Without killing a living creature you can never obtain meat; and killing living creatures does not get you to heaven. Killing an animal at a sacrifice, therefore, is not a killing.
He should, moreover, cook a big ox or a big male goat for a Brahman, for a Kṣatriya, or for a visitor. In this way they show him hospitality (cf. ŚB 3.4.1.2).

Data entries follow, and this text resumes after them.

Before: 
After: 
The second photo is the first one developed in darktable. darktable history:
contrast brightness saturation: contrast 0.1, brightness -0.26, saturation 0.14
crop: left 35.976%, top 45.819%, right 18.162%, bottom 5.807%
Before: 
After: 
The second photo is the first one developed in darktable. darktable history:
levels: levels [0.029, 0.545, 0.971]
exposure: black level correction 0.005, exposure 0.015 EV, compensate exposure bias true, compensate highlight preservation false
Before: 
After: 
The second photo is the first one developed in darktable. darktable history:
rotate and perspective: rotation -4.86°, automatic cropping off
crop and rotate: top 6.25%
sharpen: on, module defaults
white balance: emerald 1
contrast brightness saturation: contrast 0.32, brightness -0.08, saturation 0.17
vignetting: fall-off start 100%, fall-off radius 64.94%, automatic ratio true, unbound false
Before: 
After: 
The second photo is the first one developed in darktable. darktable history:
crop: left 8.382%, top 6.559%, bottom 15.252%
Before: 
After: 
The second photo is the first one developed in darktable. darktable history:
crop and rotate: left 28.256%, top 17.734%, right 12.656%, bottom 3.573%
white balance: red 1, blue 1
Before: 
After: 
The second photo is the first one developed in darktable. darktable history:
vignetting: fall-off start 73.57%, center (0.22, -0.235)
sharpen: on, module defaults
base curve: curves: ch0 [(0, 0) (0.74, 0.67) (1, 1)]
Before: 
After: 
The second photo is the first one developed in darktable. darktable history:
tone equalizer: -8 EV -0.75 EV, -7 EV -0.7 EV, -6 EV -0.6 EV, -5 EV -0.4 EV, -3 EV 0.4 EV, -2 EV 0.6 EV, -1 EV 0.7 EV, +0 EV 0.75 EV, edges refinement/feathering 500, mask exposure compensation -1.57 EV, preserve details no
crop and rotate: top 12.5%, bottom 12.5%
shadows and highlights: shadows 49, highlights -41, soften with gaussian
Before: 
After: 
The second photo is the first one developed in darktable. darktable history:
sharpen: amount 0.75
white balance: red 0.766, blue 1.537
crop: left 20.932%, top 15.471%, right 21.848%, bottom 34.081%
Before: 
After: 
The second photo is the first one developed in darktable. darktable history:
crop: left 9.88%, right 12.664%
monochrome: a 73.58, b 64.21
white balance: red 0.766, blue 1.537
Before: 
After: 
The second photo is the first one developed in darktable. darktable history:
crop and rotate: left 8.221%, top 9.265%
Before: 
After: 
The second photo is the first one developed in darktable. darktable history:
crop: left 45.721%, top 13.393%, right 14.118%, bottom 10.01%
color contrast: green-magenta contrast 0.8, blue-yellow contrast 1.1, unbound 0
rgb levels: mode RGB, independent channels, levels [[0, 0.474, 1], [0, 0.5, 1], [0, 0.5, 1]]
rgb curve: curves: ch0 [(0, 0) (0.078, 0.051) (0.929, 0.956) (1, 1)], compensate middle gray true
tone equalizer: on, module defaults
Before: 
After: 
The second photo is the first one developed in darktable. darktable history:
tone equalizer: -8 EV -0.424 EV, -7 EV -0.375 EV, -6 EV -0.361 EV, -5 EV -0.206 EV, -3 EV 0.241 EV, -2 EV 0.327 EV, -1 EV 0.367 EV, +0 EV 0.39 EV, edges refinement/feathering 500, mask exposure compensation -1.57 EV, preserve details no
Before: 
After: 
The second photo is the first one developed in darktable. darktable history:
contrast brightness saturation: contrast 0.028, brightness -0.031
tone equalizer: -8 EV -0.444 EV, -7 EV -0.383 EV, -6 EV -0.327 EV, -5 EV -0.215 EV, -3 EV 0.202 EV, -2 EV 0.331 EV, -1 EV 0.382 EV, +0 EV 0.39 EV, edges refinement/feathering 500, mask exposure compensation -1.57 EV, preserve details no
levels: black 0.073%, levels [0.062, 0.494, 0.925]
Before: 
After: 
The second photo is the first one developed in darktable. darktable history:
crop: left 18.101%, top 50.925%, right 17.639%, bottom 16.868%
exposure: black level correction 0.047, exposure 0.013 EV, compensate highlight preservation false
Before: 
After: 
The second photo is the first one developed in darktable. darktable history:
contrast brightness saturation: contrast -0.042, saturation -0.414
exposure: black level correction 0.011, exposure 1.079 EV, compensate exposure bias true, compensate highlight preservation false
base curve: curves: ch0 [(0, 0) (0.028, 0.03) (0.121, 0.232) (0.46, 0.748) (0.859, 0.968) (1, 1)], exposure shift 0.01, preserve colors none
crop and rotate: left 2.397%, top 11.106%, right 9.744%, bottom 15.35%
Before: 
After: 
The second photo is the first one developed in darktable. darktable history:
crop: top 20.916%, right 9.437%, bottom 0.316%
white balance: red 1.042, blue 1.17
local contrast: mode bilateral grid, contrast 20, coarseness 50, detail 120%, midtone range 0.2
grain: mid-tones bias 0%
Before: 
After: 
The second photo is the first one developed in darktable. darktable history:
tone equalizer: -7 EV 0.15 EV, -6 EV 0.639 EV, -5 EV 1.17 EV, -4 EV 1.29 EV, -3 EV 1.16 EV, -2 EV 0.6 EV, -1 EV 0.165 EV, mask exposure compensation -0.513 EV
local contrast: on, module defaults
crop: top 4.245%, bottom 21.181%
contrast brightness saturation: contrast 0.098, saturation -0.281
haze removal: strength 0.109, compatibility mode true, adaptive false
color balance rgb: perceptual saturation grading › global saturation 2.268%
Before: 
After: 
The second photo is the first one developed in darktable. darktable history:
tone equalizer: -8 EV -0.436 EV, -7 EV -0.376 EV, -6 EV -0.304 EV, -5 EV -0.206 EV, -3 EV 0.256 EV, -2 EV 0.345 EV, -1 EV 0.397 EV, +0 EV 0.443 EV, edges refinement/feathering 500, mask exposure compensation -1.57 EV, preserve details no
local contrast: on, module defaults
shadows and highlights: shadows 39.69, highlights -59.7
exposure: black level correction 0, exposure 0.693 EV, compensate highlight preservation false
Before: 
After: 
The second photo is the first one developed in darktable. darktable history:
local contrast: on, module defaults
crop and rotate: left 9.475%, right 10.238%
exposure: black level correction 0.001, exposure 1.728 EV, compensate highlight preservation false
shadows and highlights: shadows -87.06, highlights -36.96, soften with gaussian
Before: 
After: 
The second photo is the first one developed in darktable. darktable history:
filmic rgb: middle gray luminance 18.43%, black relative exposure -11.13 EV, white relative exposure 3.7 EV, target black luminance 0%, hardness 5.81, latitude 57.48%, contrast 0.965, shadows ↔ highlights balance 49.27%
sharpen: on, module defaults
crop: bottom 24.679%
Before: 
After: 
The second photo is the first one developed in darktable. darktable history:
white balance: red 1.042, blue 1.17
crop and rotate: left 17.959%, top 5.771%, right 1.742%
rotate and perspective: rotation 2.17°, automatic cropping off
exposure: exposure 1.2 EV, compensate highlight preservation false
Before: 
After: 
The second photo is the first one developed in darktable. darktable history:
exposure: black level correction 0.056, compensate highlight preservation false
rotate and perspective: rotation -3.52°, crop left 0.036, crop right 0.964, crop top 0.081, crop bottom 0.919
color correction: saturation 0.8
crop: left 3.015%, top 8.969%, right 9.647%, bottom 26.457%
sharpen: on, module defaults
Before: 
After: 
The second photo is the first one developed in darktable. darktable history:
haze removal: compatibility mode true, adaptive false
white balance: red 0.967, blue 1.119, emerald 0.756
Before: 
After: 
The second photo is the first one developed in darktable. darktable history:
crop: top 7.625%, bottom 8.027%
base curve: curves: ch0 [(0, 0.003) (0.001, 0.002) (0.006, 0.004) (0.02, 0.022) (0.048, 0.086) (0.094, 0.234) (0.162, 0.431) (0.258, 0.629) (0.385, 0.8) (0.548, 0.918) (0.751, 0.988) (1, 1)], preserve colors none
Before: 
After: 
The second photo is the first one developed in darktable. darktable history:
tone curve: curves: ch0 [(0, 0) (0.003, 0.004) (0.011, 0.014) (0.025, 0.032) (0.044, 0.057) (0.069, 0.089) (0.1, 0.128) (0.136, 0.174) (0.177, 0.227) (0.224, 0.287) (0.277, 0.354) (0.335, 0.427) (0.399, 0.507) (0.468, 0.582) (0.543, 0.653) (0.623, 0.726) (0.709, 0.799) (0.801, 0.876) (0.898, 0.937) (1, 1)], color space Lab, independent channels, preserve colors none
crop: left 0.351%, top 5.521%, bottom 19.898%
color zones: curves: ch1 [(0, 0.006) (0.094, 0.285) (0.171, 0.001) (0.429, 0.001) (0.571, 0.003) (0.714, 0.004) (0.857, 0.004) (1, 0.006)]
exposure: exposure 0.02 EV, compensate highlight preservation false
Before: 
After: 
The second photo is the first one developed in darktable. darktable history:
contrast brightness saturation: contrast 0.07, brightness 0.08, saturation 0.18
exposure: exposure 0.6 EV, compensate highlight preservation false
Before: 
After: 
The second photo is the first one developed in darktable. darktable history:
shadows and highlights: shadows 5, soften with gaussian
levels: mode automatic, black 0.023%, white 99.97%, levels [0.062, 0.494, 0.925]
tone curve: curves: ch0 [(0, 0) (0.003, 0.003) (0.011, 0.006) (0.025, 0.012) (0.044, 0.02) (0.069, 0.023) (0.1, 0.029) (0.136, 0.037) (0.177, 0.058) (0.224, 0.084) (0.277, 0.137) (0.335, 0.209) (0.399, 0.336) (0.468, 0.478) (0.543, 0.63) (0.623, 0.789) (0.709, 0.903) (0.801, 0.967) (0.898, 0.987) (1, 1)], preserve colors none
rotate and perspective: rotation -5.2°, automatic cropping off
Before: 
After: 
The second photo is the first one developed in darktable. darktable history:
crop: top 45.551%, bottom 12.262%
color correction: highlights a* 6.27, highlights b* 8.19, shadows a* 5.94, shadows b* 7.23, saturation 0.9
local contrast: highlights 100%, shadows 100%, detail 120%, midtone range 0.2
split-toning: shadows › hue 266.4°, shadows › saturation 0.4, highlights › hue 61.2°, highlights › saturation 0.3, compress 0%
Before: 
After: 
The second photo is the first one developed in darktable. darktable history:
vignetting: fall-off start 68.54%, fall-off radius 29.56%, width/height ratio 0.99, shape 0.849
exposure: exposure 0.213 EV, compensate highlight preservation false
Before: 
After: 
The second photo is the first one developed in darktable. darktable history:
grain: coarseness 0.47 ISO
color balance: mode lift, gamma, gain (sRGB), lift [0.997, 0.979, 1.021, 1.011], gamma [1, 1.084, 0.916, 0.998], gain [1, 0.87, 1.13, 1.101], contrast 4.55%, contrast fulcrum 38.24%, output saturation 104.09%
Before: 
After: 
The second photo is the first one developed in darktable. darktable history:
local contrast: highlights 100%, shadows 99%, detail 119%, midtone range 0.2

It appears likely that this is an argument against an unstated opponent of killing animals even for sacrifices or hospitality. That killing an animal, even a cow, for an important guest is evident in the term goghna (cow-killer) used as an epithet for a guest. The only time abstention from meat is mentioned in these early texts is within the context of certain vows and sacred times: Vedic students, wandering ascetics, people getting ready for an ancestral rite, teachers preparing themselves for the annual course of study, and widows. 13
It is in Manu that we get for the first time a debate on the ethics of eating meat. Manu is torn between the traditional Dharmaśāstric position on not just the permission to eat meat of certain animals but also the injunction to do so in certain ritual settings, especially in ancestral offerings. The angst of Manu as he tries to thread this needle is palpable. After the section on forbidden food, he proceeds to discuss the issues relating to eating meat, a discussion that almost feels like a debate with a traditional opponent (pūrvapakṣa ). At the outset, Manu proposes his thesis regarding occasions when eating meat is permitted: “He may eat meat when it is sacrificially consecrated, at the behest of Brahmans, when he is ritually commissioned according to rule, and when his life is at risk” (MDh 5.27). A putative opponent gives a more liberal view that eating meat is natural and perfectly all right:
Prajāpati created this whole world as food for lifebreath; all beings, the mobile and the immobile, are nourishment for lifebreath. The immobile are food for the mobile; the fangless for the fanged; the handless for the handed; and the timid for the brave. The eater is not defiled by eating living beings suitable for eating, even if he eats them day after day; for the creator himself fashioned both the eaters and the living beings suitable for eating. (MDh 5.28–5.30)
Manu retorts (MDh 5.31–5.44) that it is legitimate to eat meat only on ritual occasions, especially a Vedic sacrifice. Killing (hiṃsā ) on such occasions is truly non-killing (ahiṃsā ), an argument that is repeated in later literature.
Then he returns, like a man pulled in several directions at the same time, to waxing eloquent on the evils of killing animals for food (MDh 5.45–5.55). One can never obtain meat without causing hiṃsā to living beings. There is nothing worse than wanting to fatten his own flesh at the expense of someone else’s flesh; there is, indeed, no greater sin than this. “The man who authorizes, the man who butchers, the man who slaughters, the man who buys or sells, the man who cooks, the man who serves, and the man who eats—these are all killers” (MDh 5.51). Manu closes with this interesting etymology of the term māṃsa (flesh or meat): “Me he (māṃ + sa ) will eat in the next world, whose meat (māṃsa ) I eat in this world—this, the wise declare, is what gave the name to and discloses the true nature of māṃsa ” (MDh 5.55). Manu concludes this thorny topic with a somewhat conciliatory statement, acknowledging the legitimacy of eating meat but showing the moral superiority of abstaining from it: “There is no fault in eating meat, in drinking liquor, or in having sex; that is the natural activity of creatures. Abstaining from such activity, however, brings great rewards” (MDh 5.56).